When encountering divergences, I often have the problem that these divergences are spread out all over the posterior distribution (or at least the part of it that was already sampled). This makes it difficult to pin down the cause of these divergences. Only in the minority of cases I encountered divergences which are thightly grouped in a certain area, thus giving a hint about what causes them.
I think that these divergences are so often spread out is because of two things:
- The location where the divergence is shown is not where the energy error occurred, but the point from which the sample started moving before hitting the divergence-causing region.
- Because HMC is very good at traversing the posterior, the start of the path can be somewhere completely different than where the problem occurred.
Thus, I imagine that it would be highly useful if we could get more information about the divergent transition, such as the coordinates of the leapfrog step with the largest energy error, or just simply the exact path the sampler took.

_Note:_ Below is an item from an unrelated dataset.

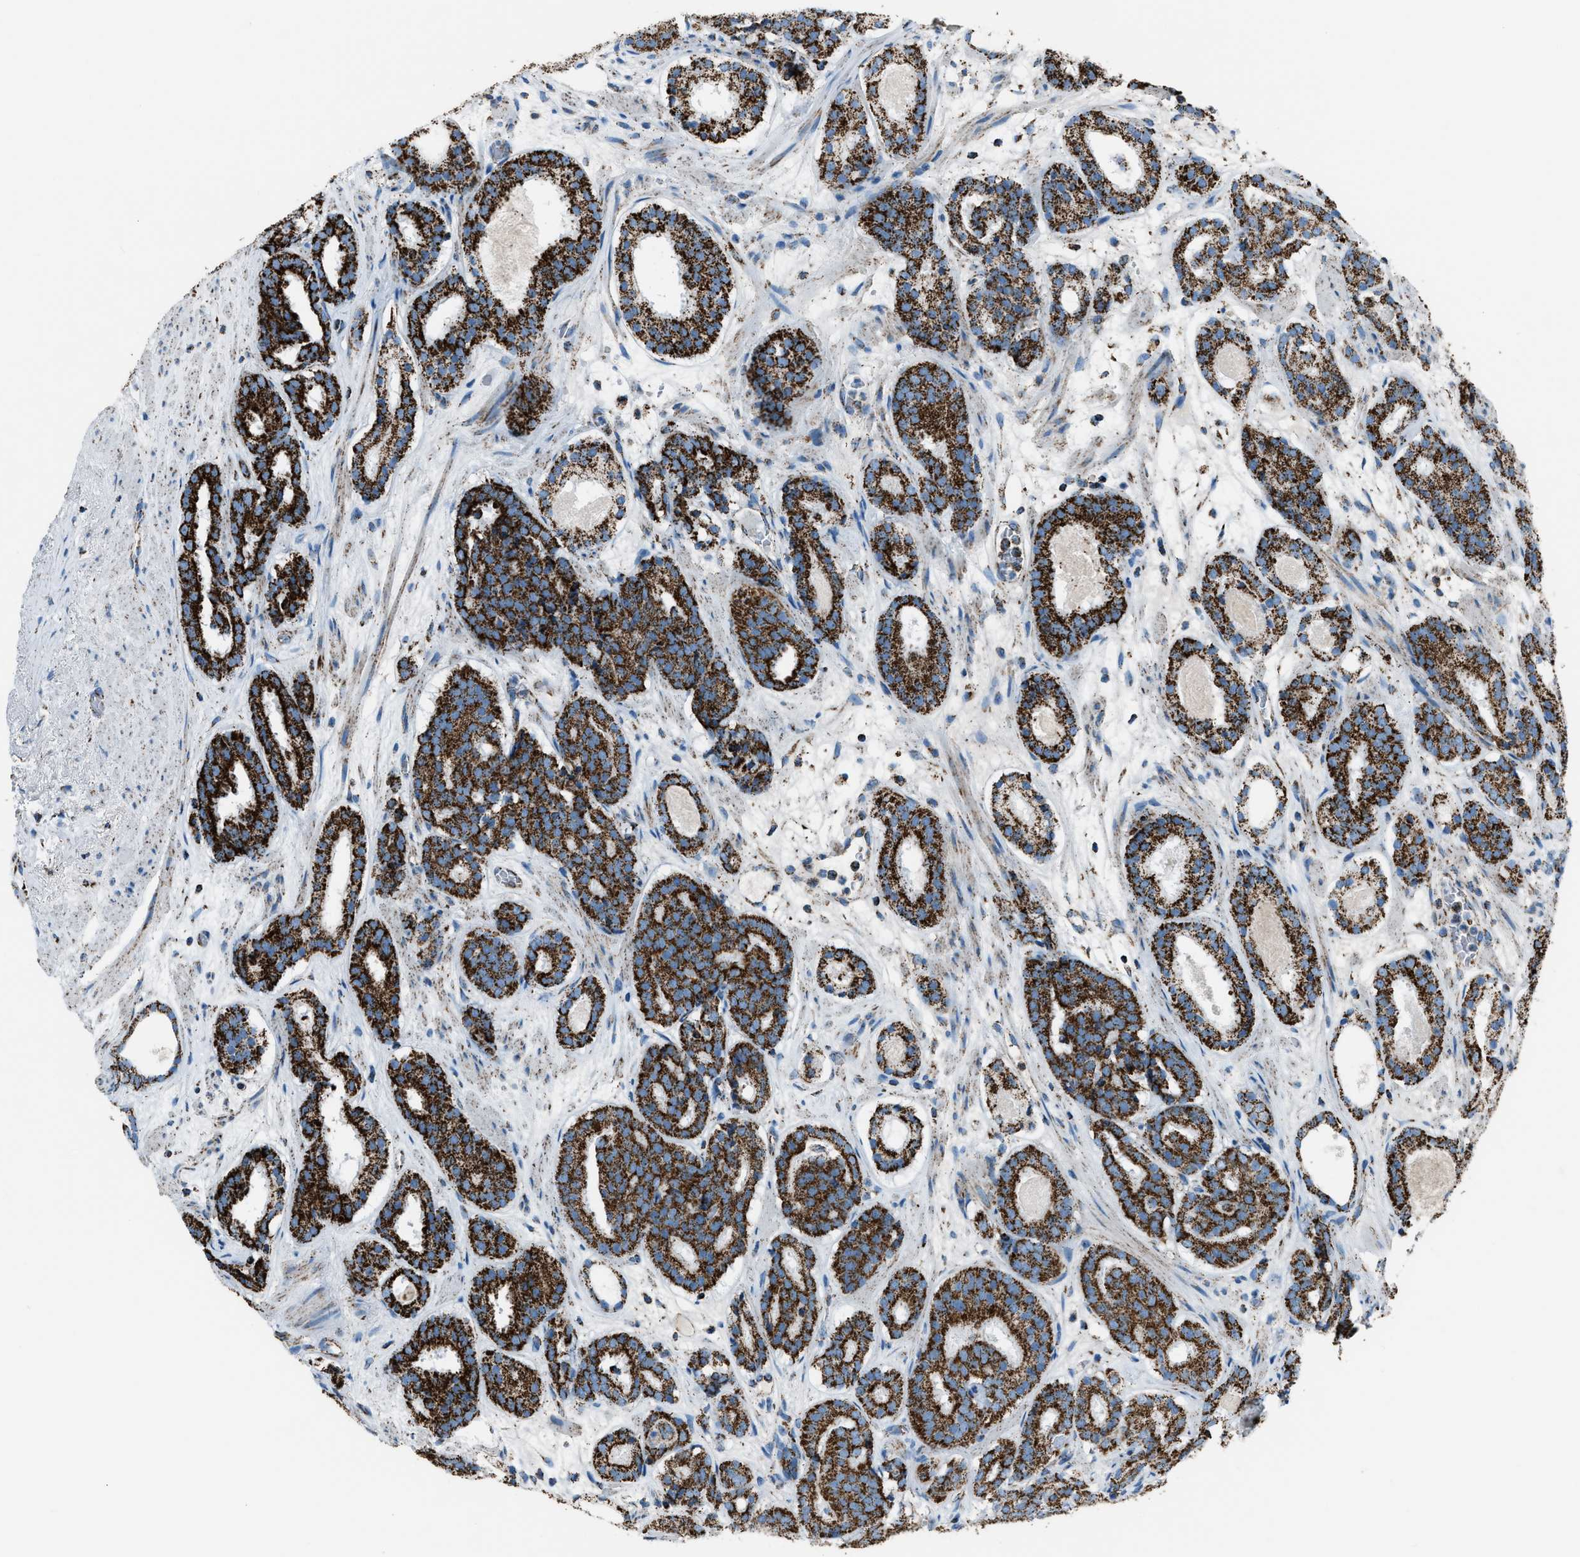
{"staining": {"intensity": "strong", "quantity": ">75%", "location": "cytoplasmic/membranous"}, "tissue": "prostate cancer", "cell_type": "Tumor cells", "image_type": "cancer", "snomed": [{"axis": "morphology", "description": "Adenocarcinoma, Low grade"}, {"axis": "topography", "description": "Prostate"}], "caption": "Human prostate cancer stained with a protein marker shows strong staining in tumor cells.", "gene": "MDH2", "patient": {"sex": "male", "age": 69}}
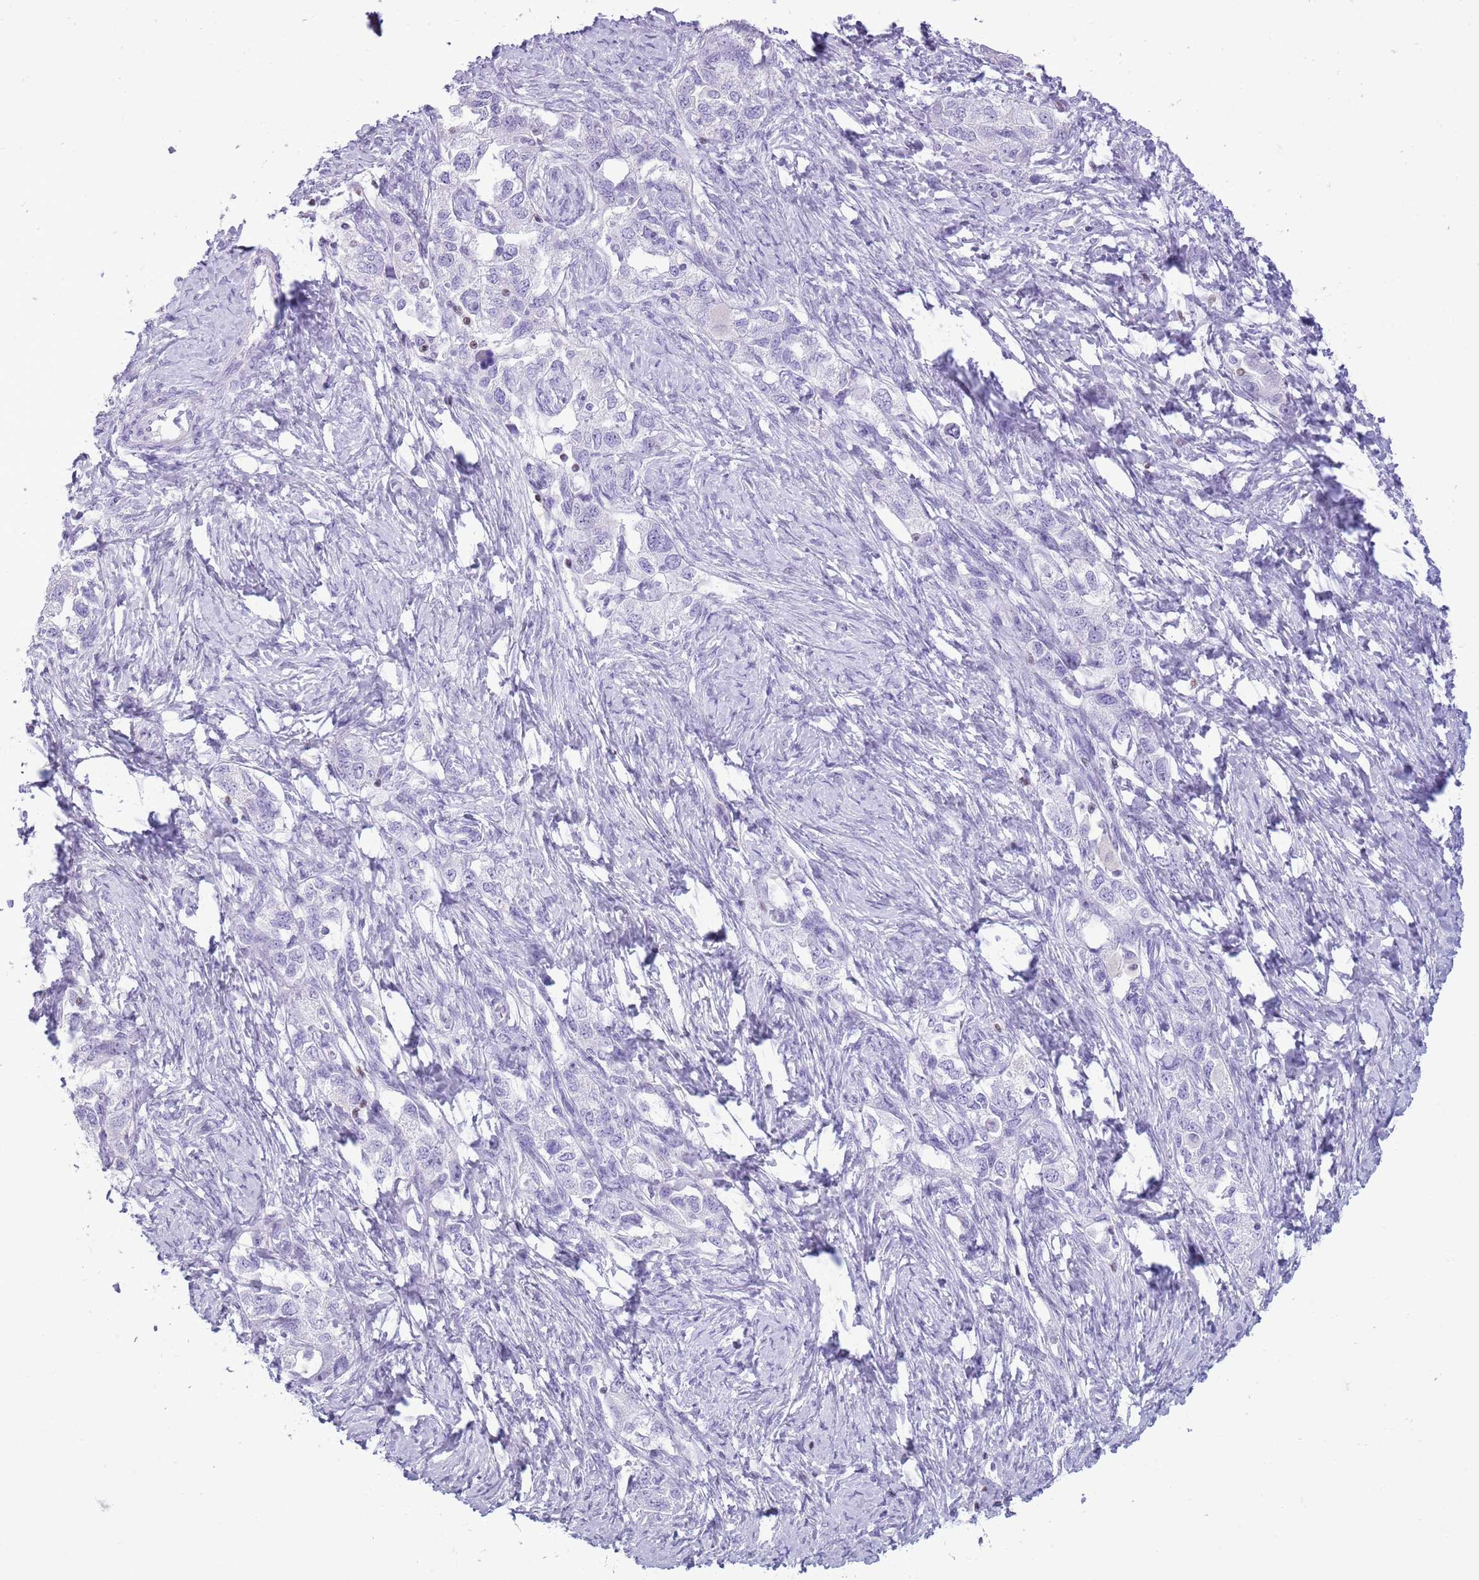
{"staining": {"intensity": "negative", "quantity": "none", "location": "none"}, "tissue": "ovarian cancer", "cell_type": "Tumor cells", "image_type": "cancer", "snomed": [{"axis": "morphology", "description": "Carcinoma, NOS"}, {"axis": "morphology", "description": "Cystadenocarcinoma, serous, NOS"}, {"axis": "topography", "description": "Ovary"}], "caption": "Immunohistochemistry micrograph of neoplastic tissue: human ovarian carcinoma stained with DAB exhibits no significant protein staining in tumor cells. (Immunohistochemistry, brightfield microscopy, high magnification).", "gene": "BCL11B", "patient": {"sex": "female", "age": 69}}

In some cases there is a region that causes the sampler to make its stepsize very small, leading to long runtimes and/or treedepth warnings, but without causing divergences. In this case diagnosing divergences doesn’t help to find the problem. Therefore it would be helpful if we could also get info about the locations and energy errors of the individual leapfrog steps for those transitions which were not divergent, to check which parts of the posterior are most difficult for the sampler.
I feel these things would greatly help me when debugging/optimizing my models.
Assuming that other people are sharing my experience, especially newcomers to stan, this could also significantly lower the entry barrier for new stan users.
I think I once saw an example of a HMC-implementation that actually had the feature of showing the sampler path of divergent transitions. Unfortunately I couldn’t find the article about it. I vaguely remember it beeing about pymc3.